COST just received word that HB 1252, a bill that would require Colorado’s institutions of higher education to make public financial information accessible online, finally will be heard in the House Appropriations Committee next week. An amended version of sponsor BJ Nikkel’s bill passed the House education committee on February 27.
Sources tell us that the lengthy period between votes has allowed Colorado State University (CSU) and Colorado School of Mines to lobby lawmakers urging them to vote against transparency. Based on our experience, these two schools are incredibly arrogant when it comes to complying with Colorado Open Records Acts (CORA) requests so we aren’t surprised that they do not want taxpayers to have online access to salaries and expenditures.
Our sources close to the situation tell COST that Mines is particularly worried about divulging details of travel expenditures, which prompted us to send Mines a CORA request for the information. Travel expenditure information is available with little detail and no context on the state’s Transparency Online Project Website. We asked for more detailed information. The CORA request is available below. Mines responded that they received the request and would get back in touch when they had a cost estimate.
We’ve also heard that a lobbyist for one of the institutions is warning legislators that the bill will force public disclosure of private donor information. That’s laughable because the bill says nothing of the sort and, furthermore, private donor information is not a matter of public record when given to a non-profit organizations.
What amazes COST is how hard some in higher education are working to kill this bill. They’ve saddled it with a nearly $4 million fiscal note, a well-known trick to kill legislation. Supposedly these institutions represent our best and brightest. To say the least, it is a stretch to believe that institutions boasting noble prize winners, world class research, and hundreds of millions of dollars in taxpayer grant money, can’t figure out how to put some public information online in a cost effective manner so taxpayers, students, parents, alumni, faculty, and anyone else can see how their money is being utilized.

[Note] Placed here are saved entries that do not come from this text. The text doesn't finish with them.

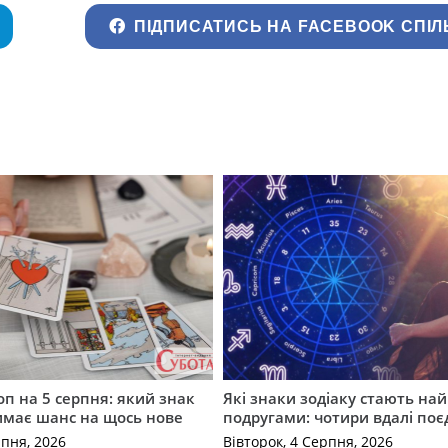
ПІДПИСАТИСЬ НА FACEBOOK СПІЛ
оп на 5 серпня: який знак
Які знаки зодіаку стають н
имає шанс на щось нове
подругами: чотири вдалі по
рпня, 2026
Вівторок, 4 Серпня, 2026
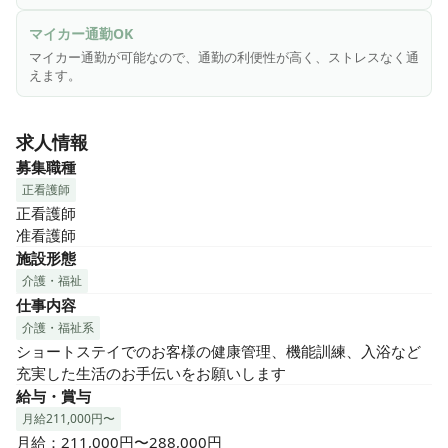
マイカー通勤OK
マイカー通勤が可能なので、通勤の利便性が高く、ストレスなく通
えます。
求人情報
募集職種
正看護師
正看護師

准看護師
施設形態
介護・福祉
仕事内容
介護・福祉系
ショートステイでのお客様の健康管理、機能訓練、入浴など
充実した生活のお手伝いをお願いします
給与・賞与
月給211,000円〜
月給：211,000円〜288,000円
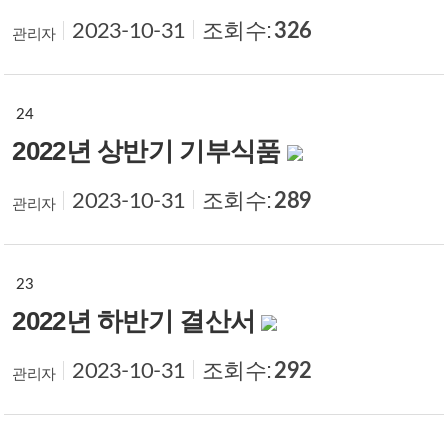
조회수:
326
2023-10-31
관리자
24
2022년 상반기 기부식품
조회수:
289
2023-10-31
관리자
23
2022년 하반기 결산서
조회수:
292
2023-10-31
관리자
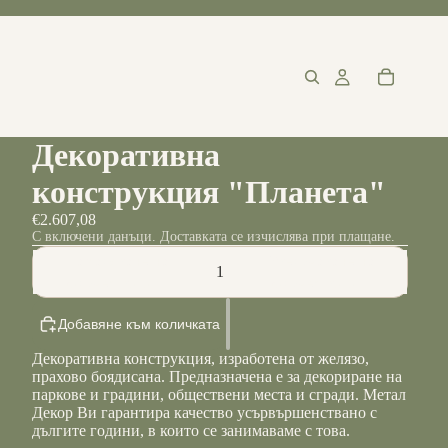
Декоративна
конструкция "Планета"
€2.607,08
С включени данъци. Доставката се изчислява при плащане.
Намаляване на
Увеличаване на
количеството
количеството
Добавяне към количката
Декоративна конструкция, изработена от желязо,
прахово боядисана. Предназначена е за декориране на
паркове и градини, обществени места и сгради. Метал
Декор Ви гарантира качество усървършенствано с
дългите години, в които се занимаваме с това.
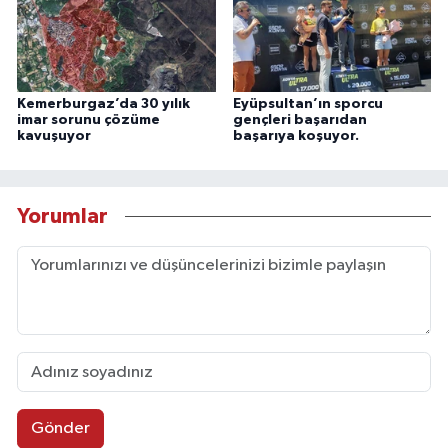
Kemerburgaz’da 30 yılık
Eyüpsultan’ın sporcu
imar sorunu çözüme
gençleri başarıdan
kavuşuyor
başarıya koşuyor.
Yorumlar
Gönder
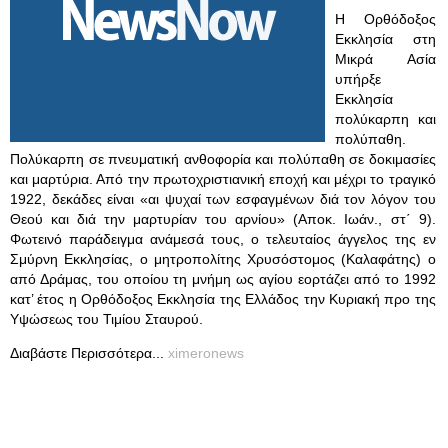
Η Ορθόδοξος
Εκκλησία στη
Μικρά Ασία
υπήρξε
Eκκλησία
πολύκαρπη και
πολύπαθη.
Πολύκαρπη σε πνευματική ανθοφορία και πολύπαθη σε δοκιμασίες
και μαρτύρια. Από την πρωτοχριστιανική εποχή και μέχρι το τραγικό
1922, δεκάδες είναι «αι ψυχαί των εσφαγμένων διά τον λόγον του
Θεού και διά την μαρτυρίαν του αρνίου» (Aποκ. Ιωάν., στ΄ 9).
Φωτεινό παράδειγμα ανάμεσά τους, ο τελευταίος άγγελος της εν
Σμύρνη Εκκλησίας, ο μητροπολίτης Χρυσόστομος (Καλαφάτης) ο
από Δράμας, του οποίου τη μνήμη ως αγίου εορτάζει από το 1992
κατ’ έτος η Ορθόδοξος Εκκλησία της Ελλάδος την Κυριακή προ της
Υψώσεως του Τιμίου Σταυρού.
Διαβάστε Περισσότερα...
ximeronews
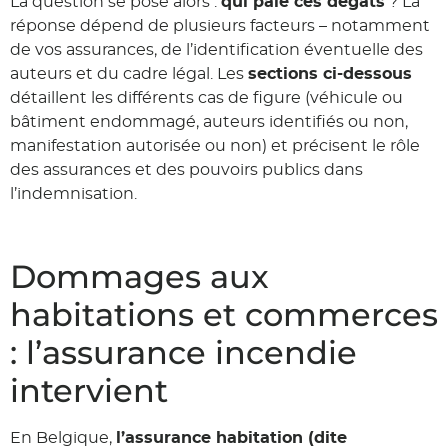
La question se pose alors :
qui paie ces dégâts
? La
réponse dépend de plusieurs facteurs – notamment
de vos assurances, de l’identification éventuelle des
auteurs et du cadre légal. Les
sections ci-dessous
détaillent les différents cas de figure (véhicule ou
bâtiment endommagé, auteurs identifiés ou non,
manifestation autorisée ou non) et précisent le rôle
des assurances et des pouvoirs publics dans
l’indemnisation.
Dommages aux
habitations et commerces
: l’assurance incendie
intervient
En Belgique,
l’assurance habitation (dite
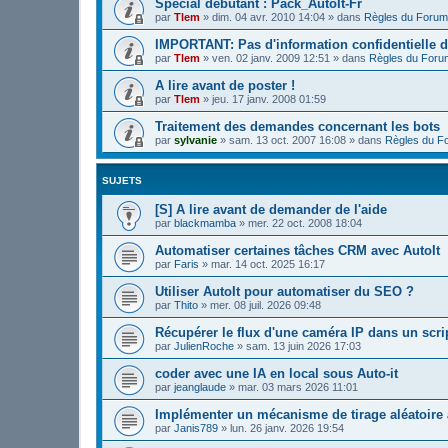
Spécial débutant : Pack_AutoIt-Fr
par
Tlem
»
dim. 04 avr. 2010 14:04
» dans
Règles du Forum
IMPORTANT: Pas d'information confidentielle d
par
Tlem
»
ven. 02 janv. 2009 12:51
» dans
Règles du Foru
A lire avant de poster !
par
Tlem
»
jeu. 17 janv. 2008 01:59
Traitement des demandes concernant les bots
par
sylvanie
»
sam. 13 oct. 2007 16:08
» dans
Règles du F
SUJETS
[S] A lire avant de demander de l'aide
par
blackmamba
»
mer. 22 oct. 2008 18:04
Automatiser certaines tâches CRM avec AutoIt
par
Faris
»
mar. 14 oct. 2025 16:17
Utiliser AutoIt pour automatiser du SEO ?
par
Thito
»
mer. 08 juil. 2026 09:48
Récupérer le flux d'une caméra IP dans un scrip
par
JulienRoche
»
sam. 13 juin 2026 17:03
coder avec une IA en local sous Auto-it
par
jeanglaude
»
mar. 03 mars 2026 11:01
Implémenter un mécanisme de tirage aléatoire 
par
Janis789
»
lun. 26 janv. 2026 19:54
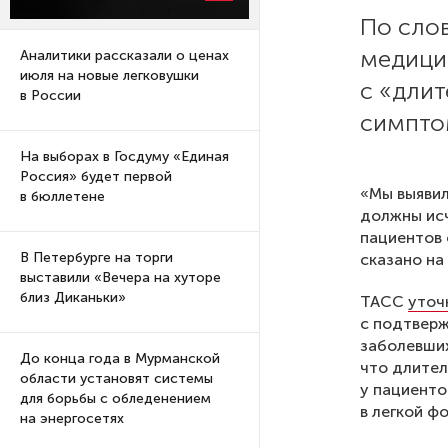
По слов
медици
Аналитики рассказали о ценах
июля на новые легковушки
с «дли
в России
симптом
На выборах в Госдуму «Единая
Россия» будет первой
«Мы выявил
в бюллетене
должны исч
пациентов 
В Петербурге на торги
сказано на
выставили «Вечера на хуторе
близ Диканьки»
ТАСС
уточ
с подтвер
заболевших
До конца года в Мурманской
что длител
области установят системы
у пациенто
для борьбы с обледенением
в легкой ф
на энергосетях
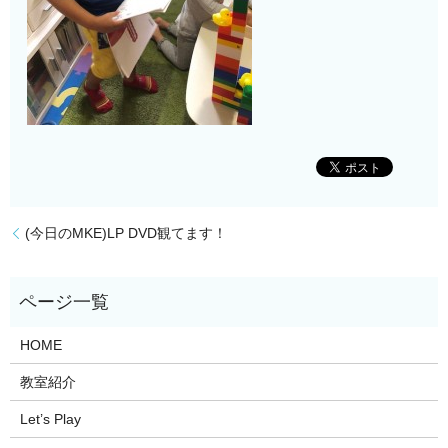
(今日のMKE)LP DVD観てます！
HOME
教室紹介
Let’s Play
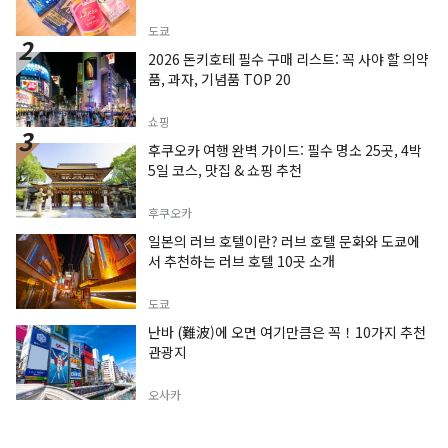
도쿄
2026 돈키호테 필수 구매 리스트: 꼭 사야 할 의약
품, 과자, 기념품 TOP 20
쇼핑
후쿠오카 여행 완벽 가이드: 필수 명소 25곳, 4박
5일 코스, 맛집 & 쇼핑 추천
후쿠오카
일본의 러브 호텔이란? 러브 호텔 문화와 도쿄에
서 추천하는 러브 호텔 10곳 소개
도쿄
난바 (難波)에 오면 여기만큼은 꼭！10가지 추천
관광지
오사카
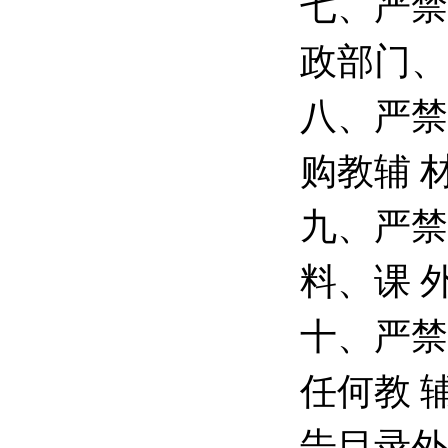
七、严禁
政部门、
八、严禁
购教辅 
九、严禁
料、课 
十、严禁
任何教 
告目录外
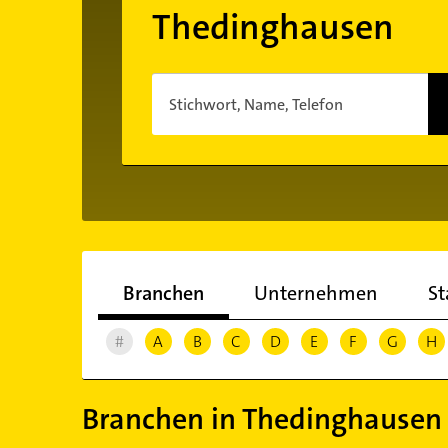
Thedinghausen
Stichwort, Name, Telefon
Branchen
Unternehmen
St
#
A
B
C
D
E
F
G
H
Branchen in Thedinghausen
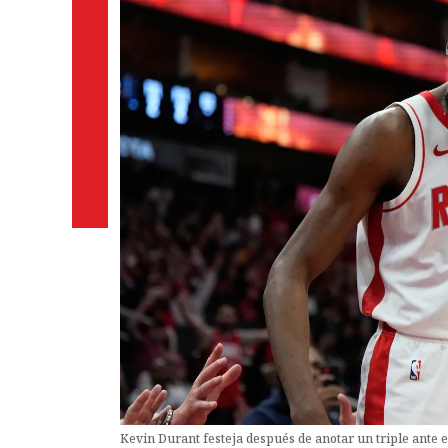
Kevin Durant festeja después de anotar un triple ante 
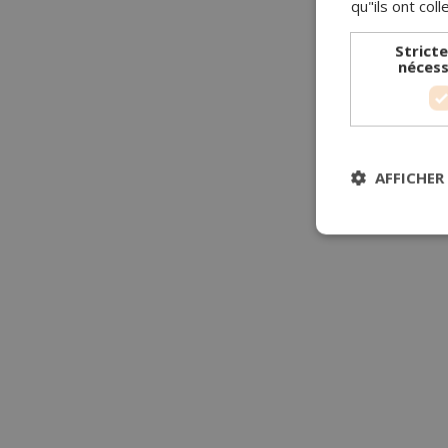
qu"ils ont coll
Strict
nécess
AFFICHER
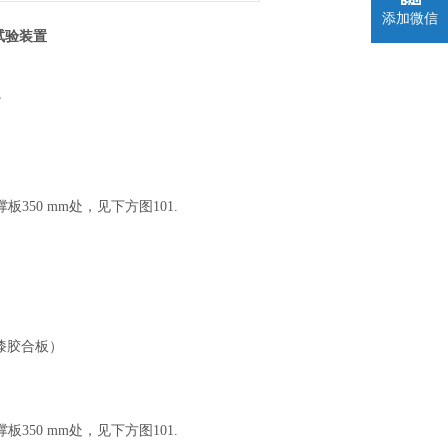
添加微信
试验装置
。
50 mm处，见下方图101.
漆胶合板）
50 mm处，见下方图101.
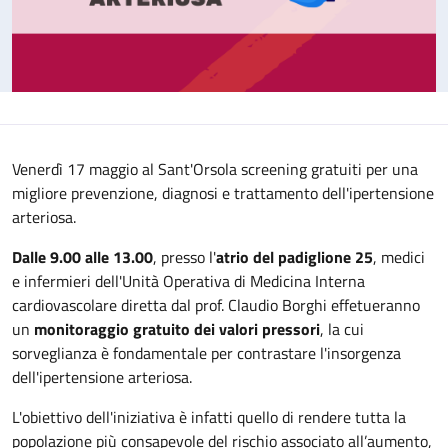
Venerdì 17 maggio al Sant'Orsola screening gratuiti per una
migliore prevenzione, diagnosi e trattamento dell'ipertensione
arteriosa.
Dalle 9.00 alle 13.00
, presso l'
atrio del padiglione 25
, medici
e infermieri dell'Unità Operativa di Medicina Interna
cardiovascolare diretta dal prof. Claudio Borghi effetueranno
un
monitoraggio gratuito dei valori pressori
, la cui
sorveglianza è fondamentale per contrastare l'insorgenza
dell'ipertensione arteriosa.
L'obiettivo dell'iniziativa è infatti quello di rendere tutta la
popolazione più consapevole del rischio associato all’aumento,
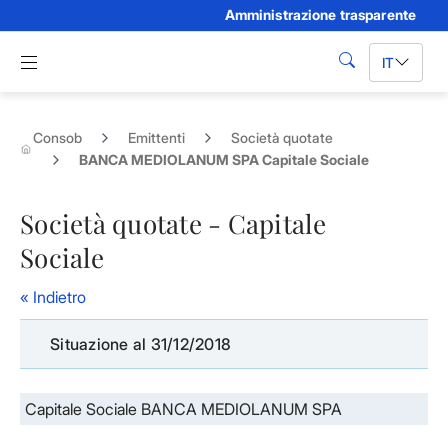
Amministrazione trasparente
Skip to Main Content
Apri menu di navigazione
IT
cerca
Consob
Emittenti
Società quotate
BANCA MEDIOLANUM SPA Capitale Sociale
Società quotate - Capitale
Sociale
« Indietro
Situazione al 31/12/2018
Capitale Sociale BANCA MEDIOLANUM SPA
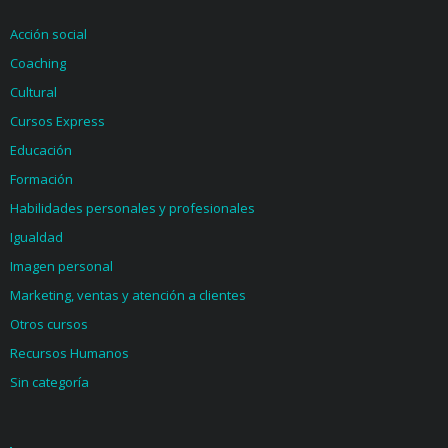
Acción social
Coaching
Cultural
Cursos Express
Educación
Formación
Habilidades personales y profesionales
Igualdad
Imagen personal
Marketing, ventas y atención a clientes
Otros cursos
Recursos Humanos
Sin categoría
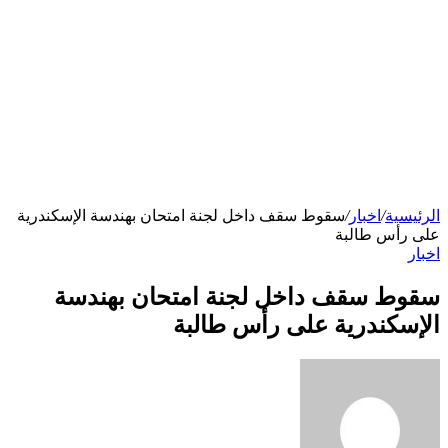
الرئيسية
/
اخبار
/
سقوط سقف داخل لجنة امتحان بهندسة الإسكندرية
على رأس طالبة
اخبار
سقوط سقف داخل لجنة امتحان بهندسة
الإسكندرية على رأس طالبة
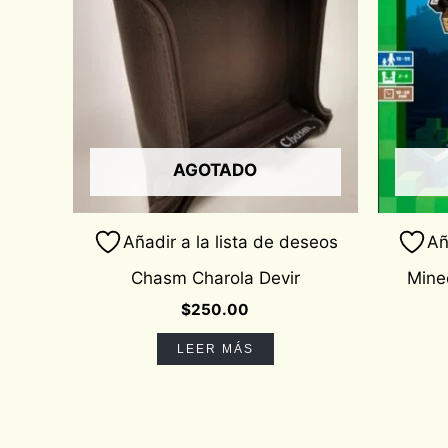
AGOTADO
Añadir a la lista de deseos
Añ
Chasm Charola Devir
Mine
$
250.00
LEER MÁS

The question remains which legislators on the House Appropriations Committee will support transparency and which ones won’t. Rep. Nikkel is a Republican, but the vote on this bill may buck conventional wisdom and not fall along party lines. Transparency has an interesting history of garnering both bi-partisan support and bi-partisan opposition depending on the entity.
COST’s take: Rep Nikkel will be able to rely upon at least a couple of democrats to support her in her efforts to bring greater transparency to higher education. In particular, House Minority Leader Mark Ferrandino has proven to be a solid supporter of financial transparency measures regardless of the sponsor’s political affiliation. At the same time, some Republicans may vote to kill it. The committee members are listed below:
Chair: Jon Becker (R-Fort Morgan)
Vice Chair: Cheri Gerou (R-Evergreen)
Brian DelGrosso (R-Loveland)
Mark Ferrandino (D-Denver)
Bob Gardner (R-Colorado Springs)
Dickey Lee Hullinghorst (D-Gunbarrel)
Andy Kerr (D-Lakewood)
Claire Levy (D-Boulder)
Marsha Looper (R-Monument)
Dan Pabon (D-Denver)
Judy Solano (D-Brighton)
Jerry Sonnenberg (R-Sterling)
Glenn Vaad (R-Mead)
COST will update the status of HB 1252 as soon as the vote is taken.
Full disclosure: Transparency Project director Amy Oliver Cooke testified in favor of the bill when it was heard in the House Education Committee. She was in excellent company with Jessica Peck of the Open Government Institute and University of Colorado Regents Sue Sharkey and Jim Geddes who also testified in favor.